Eventually, we climbed up to the head of this valley in which sat an extraordinarily beautiful glaciated lake, or tarn as we’d call it in England. At the far end of the lake was our refuge, a long wooden hut with a couple of outhouses. As we got closer we could see it was packed with day trippers readying themselves for the hike back down the track. It was clearly a popular spot.
We were to be a full bunkhouse that night – kids, parents, other hikers. Yet more pitched tents. In a vast outdoor wood-fired cauldron one of the staff stirred huge chunks of beef into which he poured several litres of red wine and a scores of onions.
Vegetarians and Vegans look away now!
The building was divided into a sleeping block – rudimentary bunks – 20 in total, sleeping 40, and an eating area. All pretty basic and ‘cosy’.
The refuge was reasonably self-contained – a vegetable garden, geese, chickens, donkeys and two horned milking cows that chased each other around their enclosure. We were also in Marmott Central, surrounded by these shrieking outsized guinnea pigs, which the children tried to chase down. They’re creatures that hang around rocks and dive into burrows. They’re not exactly tame, but not too fearful either.

- - - - - - -

EXERCISE OBJECTIVE:
Please write out the refuge passage from "The refuge was" to "too fearful either.", word for word. Rely on the refuge passage alone.

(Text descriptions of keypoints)
- - - - - - -

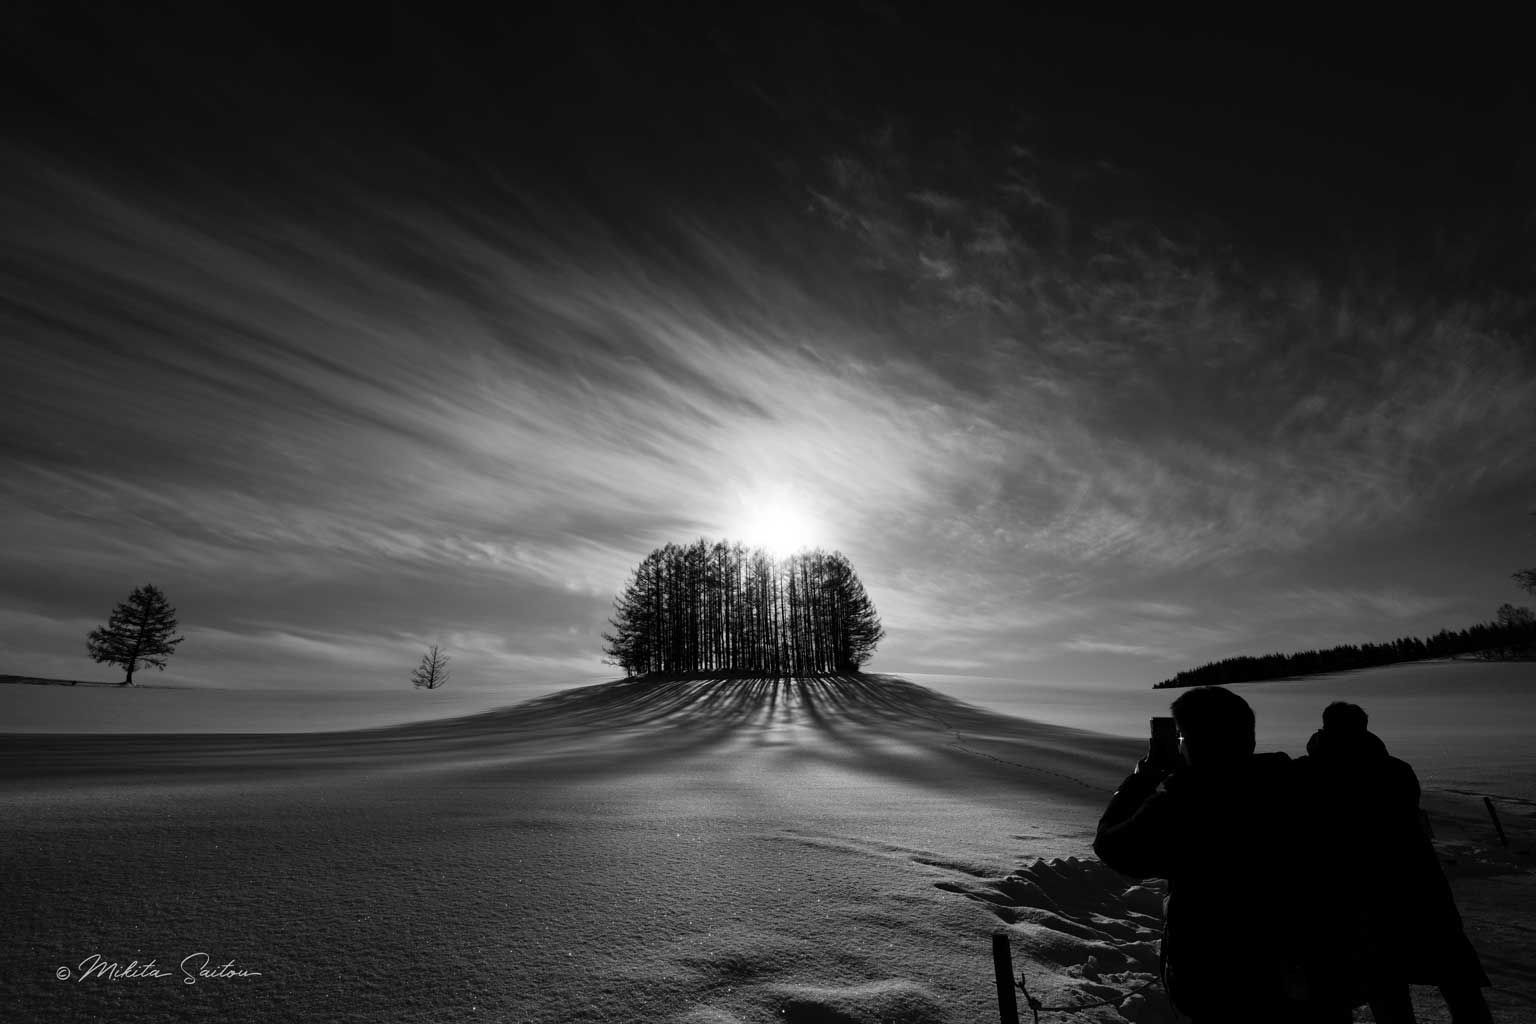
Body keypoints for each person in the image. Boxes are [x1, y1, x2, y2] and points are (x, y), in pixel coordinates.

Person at [1094, 686, 1323, 1023]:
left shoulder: (1186, 804)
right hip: (1304, 975)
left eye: (1182, 737)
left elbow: (1113, 847)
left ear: (1193, 744)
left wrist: (1143, 778)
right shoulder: (1296, 786)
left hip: (1216, 983)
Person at [1294, 702, 1493, 1024]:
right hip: (1418, 886)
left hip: (1364, 896)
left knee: (1387, 984)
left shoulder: (1313, 772)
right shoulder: (1396, 769)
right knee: (1452, 980)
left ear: (1327, 728)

- - - - - - -

WRITTEN REPLY:
The refuge was reasonably self-contained – a vegetable garden, geese, chickens, donkeys and two horned milking cows that chased each other around their enclosure. We were also in Marmott Central, surrounded by these shrieking outsized guinnea pigs, which the children tried to chase down. They’re creatures that hang around rocks and dive into burrows. They’re not exactly tame, but not too fearful either.